● **Task directions**
Copy the records from their first line up to and including the line that contains "sıcaklıkta at (1510, 493)". Reproduce each line character for character.

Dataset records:
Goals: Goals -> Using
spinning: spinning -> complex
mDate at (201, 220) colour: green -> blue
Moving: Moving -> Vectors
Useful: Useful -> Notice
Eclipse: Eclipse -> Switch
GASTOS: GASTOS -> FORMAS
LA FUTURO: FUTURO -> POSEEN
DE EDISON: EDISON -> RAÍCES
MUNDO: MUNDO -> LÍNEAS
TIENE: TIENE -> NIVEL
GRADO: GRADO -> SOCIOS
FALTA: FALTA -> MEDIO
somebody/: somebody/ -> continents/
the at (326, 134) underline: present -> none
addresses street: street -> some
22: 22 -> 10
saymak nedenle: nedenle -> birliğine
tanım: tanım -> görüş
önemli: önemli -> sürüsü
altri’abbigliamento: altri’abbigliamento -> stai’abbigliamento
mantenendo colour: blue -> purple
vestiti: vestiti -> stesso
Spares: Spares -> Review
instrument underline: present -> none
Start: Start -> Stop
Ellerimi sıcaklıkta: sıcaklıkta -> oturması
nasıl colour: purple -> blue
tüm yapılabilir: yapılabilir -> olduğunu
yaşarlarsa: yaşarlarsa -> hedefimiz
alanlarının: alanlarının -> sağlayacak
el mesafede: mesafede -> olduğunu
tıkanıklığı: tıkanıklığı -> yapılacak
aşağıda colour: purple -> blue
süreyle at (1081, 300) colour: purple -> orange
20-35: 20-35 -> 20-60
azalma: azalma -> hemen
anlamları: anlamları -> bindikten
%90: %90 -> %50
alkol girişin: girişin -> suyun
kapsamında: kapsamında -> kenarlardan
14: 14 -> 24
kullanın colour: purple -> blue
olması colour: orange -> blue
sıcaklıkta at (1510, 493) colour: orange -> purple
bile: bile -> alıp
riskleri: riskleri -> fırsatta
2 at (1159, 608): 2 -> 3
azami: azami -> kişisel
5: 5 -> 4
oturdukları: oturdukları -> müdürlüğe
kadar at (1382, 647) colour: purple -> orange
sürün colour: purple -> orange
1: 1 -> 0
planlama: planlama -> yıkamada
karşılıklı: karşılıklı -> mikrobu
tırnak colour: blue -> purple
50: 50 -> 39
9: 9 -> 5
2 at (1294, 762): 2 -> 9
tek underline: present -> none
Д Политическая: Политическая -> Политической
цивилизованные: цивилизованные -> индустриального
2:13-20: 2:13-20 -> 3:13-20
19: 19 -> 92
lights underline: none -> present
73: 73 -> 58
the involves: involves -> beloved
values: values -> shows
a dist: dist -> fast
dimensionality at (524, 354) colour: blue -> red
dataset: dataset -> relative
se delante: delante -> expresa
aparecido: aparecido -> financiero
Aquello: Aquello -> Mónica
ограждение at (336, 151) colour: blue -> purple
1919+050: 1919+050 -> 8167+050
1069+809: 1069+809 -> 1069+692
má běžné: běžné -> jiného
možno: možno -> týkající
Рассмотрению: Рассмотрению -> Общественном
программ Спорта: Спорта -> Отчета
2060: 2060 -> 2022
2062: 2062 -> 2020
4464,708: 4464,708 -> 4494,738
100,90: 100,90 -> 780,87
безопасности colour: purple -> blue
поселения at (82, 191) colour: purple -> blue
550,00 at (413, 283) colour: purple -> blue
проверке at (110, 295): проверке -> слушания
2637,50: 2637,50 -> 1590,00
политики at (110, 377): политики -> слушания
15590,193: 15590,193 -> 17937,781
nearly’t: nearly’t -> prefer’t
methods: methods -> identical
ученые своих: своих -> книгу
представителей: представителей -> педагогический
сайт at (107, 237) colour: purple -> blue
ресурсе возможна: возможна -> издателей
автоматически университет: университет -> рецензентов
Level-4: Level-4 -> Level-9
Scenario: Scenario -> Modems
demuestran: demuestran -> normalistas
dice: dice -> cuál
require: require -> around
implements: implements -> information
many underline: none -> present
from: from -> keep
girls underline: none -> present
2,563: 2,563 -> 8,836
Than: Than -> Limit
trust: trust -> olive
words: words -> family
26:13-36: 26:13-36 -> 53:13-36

● **Task response**
Goals: Goals -> Using
spinning: spinning -> complex
mDate at (201, 220) colour: green -> blue
Moving: Moving -> Vectors
Useful: Useful -> Notice
Eclipse: Eclipse -> Switch
GASTOS: GASTOS -> FORMAS
LA FUTURO: FUTURO -> POSEEN
DE EDISON: EDISON -> RAÍCES
MUNDO: MUNDO -> LÍNEAS
TIENE: TIENE -> NIVEL
GRADO: GRADO -> SOCIOS
FALTA: FALTA -> MEDIO
somebody/: somebody/ -> continents/
the at (326, 134) underline: present -> none
addresses street: street -> some
22: 22 -> 10
saymak nedenle: nedenle -> birliğine
tanım: tanım -> görüş
önemli: önemli -> sürüsü
altri’abbigliamento: altri’abbigliamento -> stai’abbigliamento
mantenendo colour: blue -> purple
vestiti: vestiti -> stesso
Spares: Spares -> Review
instrument underline: present -> none
Start: Start -> Stop
Ellerimi sıcaklıkta: sıcaklıkta -> oturması
nasıl colour: purple -> blue
tüm yapılabilir: yapılabilir -> olduğunu
yaşarlarsa: yaşarlarsa -> hedefimiz
alanlarının: alanlarının -> sağlayacak
el mesafede: mesafede -> olduğunu
tıkanıklığı: tıkanıklığı -> yapılacak
aşağıda colour: purple -> blue
süreyle at (1081, 300) colour: purple -> orange
20-35: 20-35 -> 20-60
azalma: azalma -> hemen
anlamları: anlamları -> bindikten
%90: %90 -> %50
alkol girişin: girişin -> suyun
kapsamında: kapsamında -> kenarlardan
14: 14 -> 24
kullanın colour: purple -> blue
olması colour: orange -> blue
sıcaklıkta at (1510, 493) colour: orange -> purple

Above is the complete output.